W górach, choć mamy drugą połowę grudnia, śniegu jak na lekarstwo. A i mrozów za dużych nie ma. Morskie Oko i inne tatrzańskie stawy zaczęły powoli zamarzać. Jednak lód na stawach jest bardzo cienki. - Wchodzenie na taką taflę może skończyć się tragicznie – zaznacza Jan Krzeptowski-Sabała z Tatrzańskiego Parku Narodowego.
Tymczasem w ostatnich dniach można było już zaobserwować ludzi spacerujących po cienkiej lodowej tafli głównie Morskiego Oka. - Lód nie jest gruby, w każdej chwili może się pod ciężarem człowieka załamać. Jest to bardzo niebezpieczne. Nawet kilka metrów od brzegu można wpaść do głębokiej na kilka metrów zimnej wody – dodaje pracownik Tatrzańskiego Parku Narodowego.

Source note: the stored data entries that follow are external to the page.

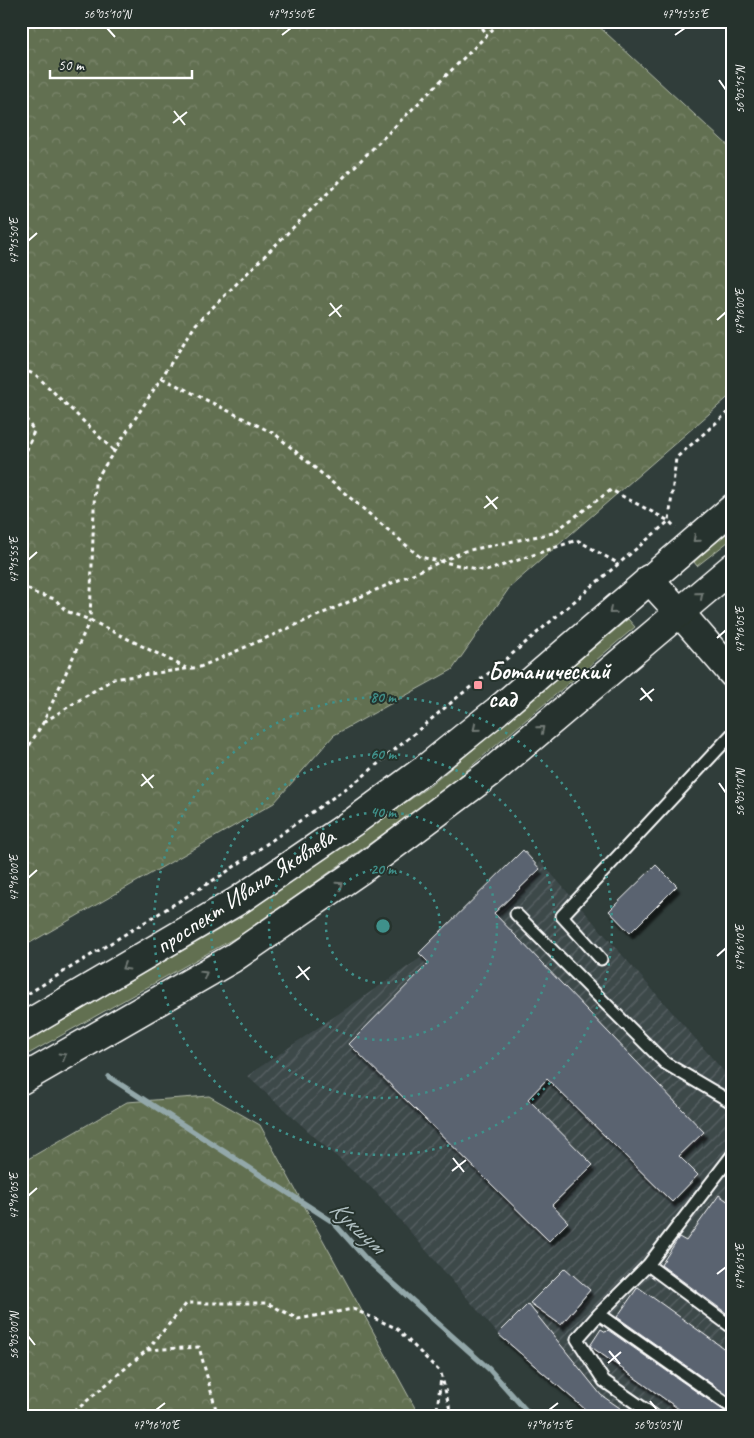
<svg xmlns="http://www.w3.org/2000/svg" width="754" height="1438" viewBox="0 0 754 1438" font-family="Caveat,sans-serif">
  <style>
    .industrial { fill: url(#industrial-furrows) }
    .grass { fill: #627051; stroke: #b0b8a8 }
    .forest { fill: url(#forest-crowns); stroke: #b0b8a8 }
    .lines { fill: none; stroke-linecap: round; stroke-linejoin: round }
    .stream { stroke: #93a8aa; stroke-width: 5.5 }
    .building { fill: #5a6370; stroke: #fff; filter: url(#shadow) }
    .lane-casing { stroke: #fff; stroke-width: 15 }
    .secondary-casing { stroke: #fff; stroke-width: 31 }
    .primary-casing { stroke: #fff; stroke-width: 31 }
    .path { stroke: #fff; stroke-width: 3; stroke-dasharray: 4 4; stroke-linecap: butt }
    .lane { stroke: #26332d; stroke-width: 11 }
    .secondary { stroke: #26332d; stroke-width: 28 }
    .primary { stroke: #26332d; stroke-width: 28 }
    .oneway { stroke: #727a76 }
    .ticks { fill: none; stroke: #fff; stroke-width: 2 }
    .ring { fill: none; stroke: #3f918b; stroke-width: 2.5; stroke-dasharray: 2.5 5 }
    .poi-dot { fill: #ff9aa2; stroke: #26332d; stroke-width: 2 }
    .labels { text-anchor: middle; stroke-width: 4; stroke-linejoin: round; paint-order: stroke }
    .poi-label { font-size: 24px; font-weight: bold; fill: #fff; stroke: #26332d; text-anchor: start }
    .street-label { font-size: 24px; fill: #fff; stroke: #26332d }
    .water-label { font-size: 25px; font-style: italic; fill: #aebec0; stroke: #26332d }
    .centre { fill: #3f918b; stroke: #26332d; stroke-width: 2.5 }
    .ring-label { font-size: 15px; text-anchor: middle; font-weight: bold; fill: #3f918b; stroke: #26332d; stroke-width: 4; stroke-linejoin: round; paint-order: stroke }
    .neatline { fill: none; stroke: #fff; stroke-width: 2 }
    .ticks-label { font-size: 12px; text-anchor: middle; fill: #fff }
  </style>
  <defs>
    <pattern id="industrial-furrows" width="10" height="10" patternUnits="userSpaceOnUse" patternTransform="scale(1.25)"><rect width="10" height="10" fill="#3d484a"/><path d="M-1 1l2-2M0 10L10 0M9 11l2-2" fill="none" stroke="#5a6365"/></pattern>
    <pattern id="forest-crowns" width="20" height="18" patternUnits="userSpaceOnUse" patternTransform="scale(1.25)"><rect width="20" height="18" fill="#627051"/><path d="M2 6a3 3 0 1 1 6 0M12 15a3 3 0 1 1 6 0" fill="none" stroke="#7a856b"/></pattern>
    <filter id="shadow"><feDropShadow dx="3" dy="5.5" stdDeviation="1" flood-color="#0009"/></filter>
  </defs>
  <rect width="100%" height="100%" fill="#303d3a"/>
  <filter id="ink" filterUnits="userSpaceOnUse"><feTurbulence type="fractalNoise" baseFrequency=".02" numOctaves="2"/><feDisplacementMap in="SourceGraphic" scale="10" xChannelSelector="R" yChannelSelector="G"/><feConvolveMatrix kernelMatrix="1 2 1 2 8 2 1 2 1" color-interpolation-filters="sRGB"/></filter>
  <g filter="url(#ink)">
    <path class="industrial" d="M541 862 733 1082V1417H594L498 1334 376 1192 247 1076 472 923Z"/>
    <path class="grass" d="M733 527V538L697 566 694 562Z
      M628 619 635 627 440 793 249 930 21 1058V1045L244 915 431 785Z"/>
    <path class="forest" d="M21 21H593L733 150V393L510 587 452 670 334 735 274 803 21 948V696L26 688 21 670Z
      M209 1096 260 1125 420 1417H21V1163L127 1102Z"/>
    <g class="lines">
      <path class="stream" d="M109 1077 333 1222 366 1259 489 1369 532 1417"/>
    </g>
    <path class="building" d="M523 850 540 869 494 913 704 1132 679 1156 698 1175 672 1202 547 1079 528 1099 593 1165 552 1205 568 1222 549 1241 349 1044 429 963 419 953Z
      M656 865 677 886 630 933 609 911Z
      M719 1195 733 1205V1318L661 1265 679 1237 686 1241Z
      M565 1268 590 1290 561 1325 530 1303Z
      M638 1287 733 1355V1399L617 1317Z
      M528 1304 601 1395 633 1417H594L498 1334Z
      M601 1329 606 1332 608 1330 733 1417H690L590 1346Z"/>
    <g class="lines">
      <g class="lane-casing">
        <path id="lane" d="M516 914 665 1063 733 1103
          M601 959 562 916 733 733
          M648 1265 733 1328
          M599 1314 733 1408
          M656 1417 604 1381 577 1339 599 1314 648 1265 733 1154"/>
      </g>
      <g class="secondary-casing">
        <path id="secondary" d="M680 613 733 674"/>
      </g>
      <g class="primary-casing">
        <path id="primary" d="M649 579 680 613
          M21 1028 239 900 356 820 425 769 497 711 733 508
          M21 1080 233 958 359 871 491 772 733 567"/>
      </g>
      <path class="path" d="M478 21 487 35
        M21 369 36 375 114 451
        M162 378 275 434 420 557 486 571 577 540 619 564
        M21 412 34 431 24 457 21 460
        M21 584 34 593 55 599 66 611 90 620 186 668
        M729 637 733 629
        M724 695 733 705
        M44 722 113 679 200 667 465 551 553 533 611 490 669 521 676 528
        M21 759 43 723 90 620 95 481 196 324 501 21
        M21 998 225 873 361 778 459 696 498 666 669 521 676 458 733 408
        M147 1350 187 1303H267L298 1319 353 1309 396 1328 441 1373 450 1410 454 1417
        M68 1417 147 1350 199 1347 218 1417
        M436 1417 441 1378"/>
      <use href="#lane" class="lane"/>
      <use href="#secondary" class="secondary"/>
      <use href="#primary" class="primary"/>
    </g>
    <defs><path id="oneway-chevron" d="M-2-3.5L2.5 0L-2 3.5" fill="none" stroke-width="1.6" stroke-linecap="round" stroke-linejoin="round" transform="scale(1.25)"/></defs>
    <g class="oneway">
      <use href="#oneway-chevron" transform="translate(696 539) rotate(139)"/>
      <use href="#oneway-chevron" transform="translate(700 595) rotate(-41)"/>
      <use href="#oneway-chevron" transform="translate(612 611) rotate(139)"/>
      <use href="#oneway-chevron" transform="translate(476 728) rotate(141)"/>
      <use href="#oneway-chevron" transform="translate(541 729) rotate(-40)"/>
      <use href="#oneway-chevron" transform="translate(340 885) rotate(-34)"/>
      <use href="#oneway-chevron" transform="translate(125 967) rotate(149)"/>
      <use href="#oneway-chevron" transform="translate(204 974) rotate(-30)"/>
      <use href="#oneway-chevron" transform="translate(63 1056) rotate(-30)"/>
    </g>
  </g>
  <path class="ticks" d="M107 28 115 37M282 35 291 28M675 35 685 28M719 80 726 90M174 111 185 125M173 123 187 112M28 241 37 233M330 303 341 317M329 316 342 305M717 320 726 312M486 496 497 509M484 508 498 497M28 560 37 552M717 638 726 630M641 688 652 701M640 700 654 689M142 774 153 788M719 783 726 793M141 786 154 775M28 878 37 870M717 956 726 948M298 966 309 980M296 978 310 967M453 1158 464 1172M452 1171 466 1160M28 1196 37 1188M717 1274 726 1267M28 1336 35 1345M609 1351 620 1364M608 1363 621 1352M650 1401 657 1410M156 1410 165 1403M549 1410 558 1403"/>
  <g class="ring">
    <circle cx="383" cy="926" r="57"/>
    <circle cx="383" cy="926" r="114"/>
    <circle cx="383" cy="926" r="172"/>
    <circle cx="383" cy="926" r="229"/>
  </g>
  <rect class="poi-dot" x="473" y="680" width="10" height="10" rx="2.5"/>
  <g class="labels">
    <g class="poi-label">
      <text x="488" y="679">Ботанический<tspan x="488" dy="28">сад</tspan></text>
    </g>
    <g class="street-label">
      <text transform="translate(245 891) rotate(-33)" y="8">проспект Ивана Яковлева</text>
    </g>
    <g class="water-label">
      <text transform="translate(358 1226) rotate(43)" y="9">Кукшум</text>
    </g>
  </g>
  <circle cx="383" cy="926" r="8" class="centre"/>
  <g class="ring-label">
    <text x="383" y="702">80 m</text>
    <text x="383" y="759">60 m</text>
    <text x="383" y="817">40 m</text>
    <text x="383" y="874">20 m</text>
  </g>
  <rect width="754" height="1438" fill="none" stroke="#26332d" stroke-width="55"/>
  <path d="M50 70v8h142v-8" fill="none" stroke="#ffffff" stroke-width="2.5"/>
  <text x="58" y="70" font-size="15" fill="#ffffff" stroke="#26332d" stroke-width="4" paint-order="stroke">50 m</text>
  <rect x="28" y="28" width="698" height="1382" class="neatline"/>
  <g class="ticks-label">
    <text x="107" y="18">56°05'10"N</text>
    <text x="291" y="18">47°15'50"E</text>
    <text x="685" y="18">47°15'55"E</text>
    <text transform="translate(740 90) rotate(-90)" y="4">56°05'15"N</text>
    <text transform="translate(14 241) rotate(-90)" y="4">47°15'50"E</text>
    <text transform="translate(740 312) rotate(-90)" y="4">47°16'00"E</text>
    <text transform="translate(14 560) rotate(-90)" y="4">47°15'55"E</text>
    <text transform="translate(740 630) rotate(-90)" y="4">47°16'05"E</text>
    <text transform="translate(740 793) rotate(-90)" y="4">56°05'10"N</text>
    <text transform="translate(14 878) rotate(-90)" y="4">47°16'00"E</text>
    <text transform="translate(740 948) rotate(-90)" y="4">47°16'10"E</text>
    <text transform="translate(14 1196) rotate(-90)" y="4">47°16'05"E</text>
    <text transform="translate(740 1267) rotate(-90)" y="4">47°16'15"E</text>
    <text transform="translate(14 1336) rotate(-90)" y="4">56°05'00"N</text>
    <text x="156" y="1429">47°16'10"E</text>
    <text x="549" y="1429">47°16'15"E</text>
    <text x="657" y="1429">56°05'05"N</text>
  </g>
</svg>
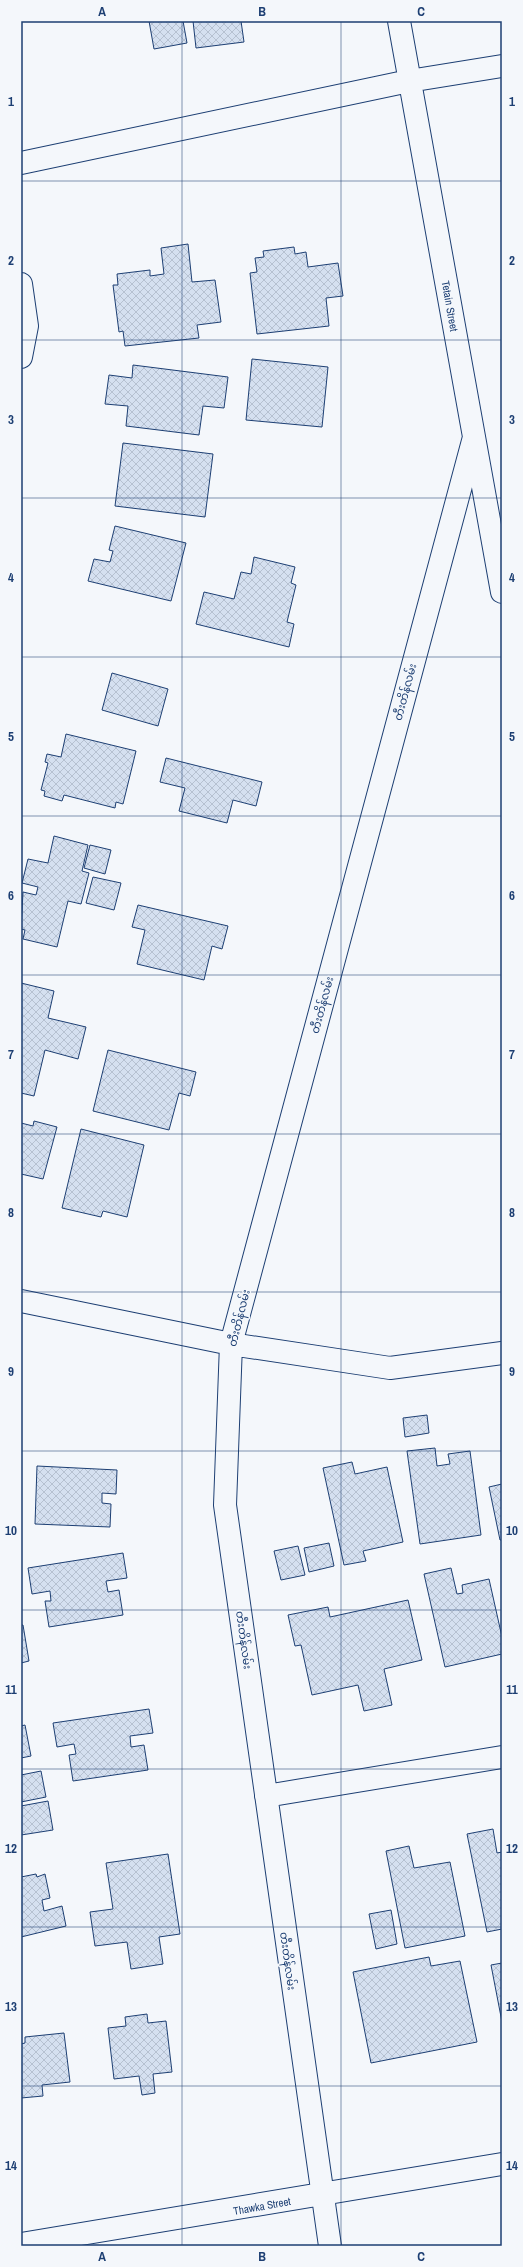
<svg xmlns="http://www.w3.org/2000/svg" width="523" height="2267" viewBox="0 0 523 2267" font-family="'Archivo Narrow','Noto Sans Myanmar',sans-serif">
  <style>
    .building { fill: url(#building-cross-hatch); stroke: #1d3f73 }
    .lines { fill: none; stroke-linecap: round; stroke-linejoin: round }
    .street-casing { stroke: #1d3f73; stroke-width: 24 }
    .street { stroke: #f4f7fb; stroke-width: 22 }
    .grid { fill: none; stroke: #1d3f73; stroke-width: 1; stroke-opacity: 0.55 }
    .labels { text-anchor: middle; stroke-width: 3; stroke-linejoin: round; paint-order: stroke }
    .street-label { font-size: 11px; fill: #1d3f73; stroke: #f4f7fb }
    .neatline { fill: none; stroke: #1d3f73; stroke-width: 1.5 }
    .grid-label { font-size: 13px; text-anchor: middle; font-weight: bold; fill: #1d3f73 }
  </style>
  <defs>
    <pattern id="building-cross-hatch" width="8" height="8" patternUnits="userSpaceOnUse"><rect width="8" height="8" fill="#d5e0f0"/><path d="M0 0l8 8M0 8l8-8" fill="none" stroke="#b6c1d1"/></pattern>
  </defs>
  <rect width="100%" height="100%" fill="#f4f7fb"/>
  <path class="building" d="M149,21H183L187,43L154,49Z
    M193,21H241L244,42L196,48Z
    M188,244L192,282L215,280L221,322L197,325L199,338L125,346L123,331L119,332L113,285H118L117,274L150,270V276L164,274L161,248Z
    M294,247L295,254L306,252L308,267L338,263L343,296L326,298L329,326L257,334L250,273L257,272L255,258L264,257L263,251Z
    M252,359L328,367L322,427L246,420Z
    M133,365L228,377L224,408L203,406L199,435L126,426L128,406L105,404L109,375L132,378Z
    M123,443L213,454L205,517L115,506Z
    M115,526L186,543L171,601L88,581L94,559L110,562L113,551L109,550Z
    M254,557L295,567L291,583L296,585L287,622L294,624L289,647L196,624L204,592L234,599L241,572L251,574Z
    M112,673L168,689L158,726L102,710Z
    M66,734L136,751L123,804L116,802L115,808L64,795L62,801L44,796L45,791L41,790L48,763L45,762L47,754L61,757Z
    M166,758L262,782L256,806L233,800L227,823L179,811L185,788L160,782Z
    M54,836L88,845L82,871L89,873L81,904L68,901L57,947L23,939L25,930L21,929L23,892L36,895L38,887L22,883L28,859L48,863Z
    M90,845L111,850L105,874L84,868Z
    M93,877L121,883L114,910L86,903Z
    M138,905L228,926L222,949L212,946L204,980L137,964L145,930L132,927Z
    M21,983L54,991L48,1018L86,1027L78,1059L45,1050L34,1096L21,1093Z
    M108,1050L196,1072L190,1096L179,1093L169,1130L93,1111Z
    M34,1121L57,1127L43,1179L21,1174V1123L33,1126Z
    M81,1129L144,1145L127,1217L103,1211L101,1217L62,1208Z
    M427,1415L429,1433L405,1437L403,1418Z
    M435,1448L437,1466L450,1464L448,1454L470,1451L481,1535L420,1544L407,1451Z
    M352,1462L355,1474L387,1467L403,1542L363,1551L366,1561L344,1565L323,1468Z
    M37,1466L117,1470L116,1494L102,1493V1503L111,1504L110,1527L35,1524Z
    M502,1484V1540H500L489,1487Z
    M329,1543L334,1566L309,1572L304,1548Z
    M298,1546L305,1575L281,1580L274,1551Z
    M123,1553L127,1578L106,1581L108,1592L119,1590L123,1615L49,1627L45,1601H51L50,1591L32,1594L28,1568Z
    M451,1568L457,1594L463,1593L462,1585L489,1579L502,1637V1654L445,1667L424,1574Z
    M408,1600L422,1660L384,1669L392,1705L364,1711L358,1685L312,1695L301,1645L295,1646L288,1615L328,1607L330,1617Z
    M21,1625H23L29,1661L21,1663Z
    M149,1709L153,1733L130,1736L131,1747L144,1745L148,1770L73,1781L69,1755L76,1754L74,1744L57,1747L53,1723Z
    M25,1725L31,1756L21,1758V1726Z
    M41,1771L46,1797L21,1802V1775Z
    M48,1801L53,1830L21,1835V1806Z
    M493,1829L497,1853L502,1852V1929L487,1932L467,1834Z
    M409,1846L414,1868L450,1862L465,1936L405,1948L386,1851Z
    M168,1854L180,1934L159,1937L163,1964L131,1969L127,1942L95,1946L90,1912L113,1909L106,1863Z
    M36,1874L37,1877L45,1874L50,1898L42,1900L44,1911L62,1906L66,1926L21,1937V1877Z
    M391,1910L397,1944L376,1949L369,1914Z
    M429,1957L431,1966L460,1961L477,2042L371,2063L353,1972Z
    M502,1963V2022L491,1965Z
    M147,2014L148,2023L166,2021L172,2072L153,2074L155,2093L142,2095L139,2076L114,2079L108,2028L126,2026L125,2017Z
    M64,2033L70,2082L42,2085L43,2096L21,2098V2044L25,2043V2037Z"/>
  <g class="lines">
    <g class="street-casing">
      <path id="street" d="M399,21L502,592
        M21,163L409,81L502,66
        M21,284L27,326L21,357
        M21,1301L231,1344L390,1368L502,1353
        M266,1796L502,1757
        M21,2244L502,2164
        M330,2246L225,1505L231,1344L474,437"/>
    </g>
    <use href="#street" class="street"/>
  </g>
  <path class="grid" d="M182,21V2246M341,21V2246M21,181H502M21,340H502M21,498H502M21,657H502M21,816H502M21,975H502M21,1134H502M21,1292H502M21,1451H502M21,1610H502M21,1769H502M21,1927H502M21,2086H502"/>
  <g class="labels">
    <g class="street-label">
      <text transform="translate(450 306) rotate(80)" y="4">Tetain Street</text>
      <text transform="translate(405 692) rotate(-75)" y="4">တီးတိန်လမ်း</text>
      <text transform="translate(322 1005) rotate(-75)" y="4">တီးတိန်လမ်း</text>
      <text transform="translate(239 1318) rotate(-76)" y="4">တီးတိန်လမ်း</text>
      <text transform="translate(244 1640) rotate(82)" y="4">တီးတိန်လမ်း</text>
      <text transform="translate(288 1961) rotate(82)" y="4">တီးတိန်လမ်း</text>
      <text transform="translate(262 2206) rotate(-10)" y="4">Thawka Street</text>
    </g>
  </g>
  <rect width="523" height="2267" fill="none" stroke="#f4f7fb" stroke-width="44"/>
  <rect x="22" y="22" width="479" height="2223" class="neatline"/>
  <g class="grid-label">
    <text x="102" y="16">A</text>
    <text x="262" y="16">B</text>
    <text x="421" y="16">C</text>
    <text x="11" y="106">1</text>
    <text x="512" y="106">1</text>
    <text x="11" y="265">2</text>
    <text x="512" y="265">2</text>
    <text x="11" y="424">3</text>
    <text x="512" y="424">3</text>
    <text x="11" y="582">4</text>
    <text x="512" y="582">4</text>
    <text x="11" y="741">5</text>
    <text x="512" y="741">5</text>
    <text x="11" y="900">6</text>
    <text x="512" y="900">6</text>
    <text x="11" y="1059">7</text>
    <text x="512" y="1059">7</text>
    <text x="11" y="1217">8</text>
    <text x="512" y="1217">8</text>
    <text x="11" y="1376">9</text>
    <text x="512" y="1376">9</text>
    <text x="11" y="1535">10</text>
    <text x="512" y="1535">10</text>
    <text x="11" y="1694">11</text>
    <text x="512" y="1694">11</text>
    <text x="11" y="1853">12</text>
    <text x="512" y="1853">12</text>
    <text x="11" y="2011">13</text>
    <text x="512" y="2011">13</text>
    <text x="11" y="2170">14</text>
    <text x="512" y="2170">14</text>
    <text x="102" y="2261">A</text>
    <text x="262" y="2261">B</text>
    <text x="421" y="2261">C</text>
  </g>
</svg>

To z kolei może skończyć się tragicznie. Woda, która ma temperaturę poniżej czterech stopni, może spowodować błyskawiczne wychłodzenie organizmu. - Wpadnięcie do takiego stawu, do takiej wody, może niestety zakończyć się tragicznie. Poszkodowanemu grozi bowiem hipotermia i śmierć – dodaje Andrzej Marasek, ratownik Tatrzańskiego Ochotniczego Pogotowia Ratunkowego.
Na dodatek akcja ratunkowa w takich warunkach jest bardzo trudna. Dlatego może okazać się ona zbyt długa, by uratować życie topiącego się.
Turystów wybierających się do Morskiego Oka ostrzega TPN poprzez komunikaty turystyczne, jak również pracownicy terenowi parku, którzy pełnią tam dyżury. Jak niestety widać, nie zawsze to pomaga. W ubiegły weekend pracownicy TPN w ciągu jednego dnia przegonili aż 70 osób z tafli Morskiego Oka. - Ludzie zachowywali się jak barany. Wejdzie jeden, a za nim idą inni. Nikt nie myśli, że to śmiertelnie niebezpieczne - mówił jeden z przyrodników.
Sytuacja szybko na Morskim Oku się nie zmieni. Na razie bowiem w górach nie ma wielkich mrozów i prognozy ich nie pokazują.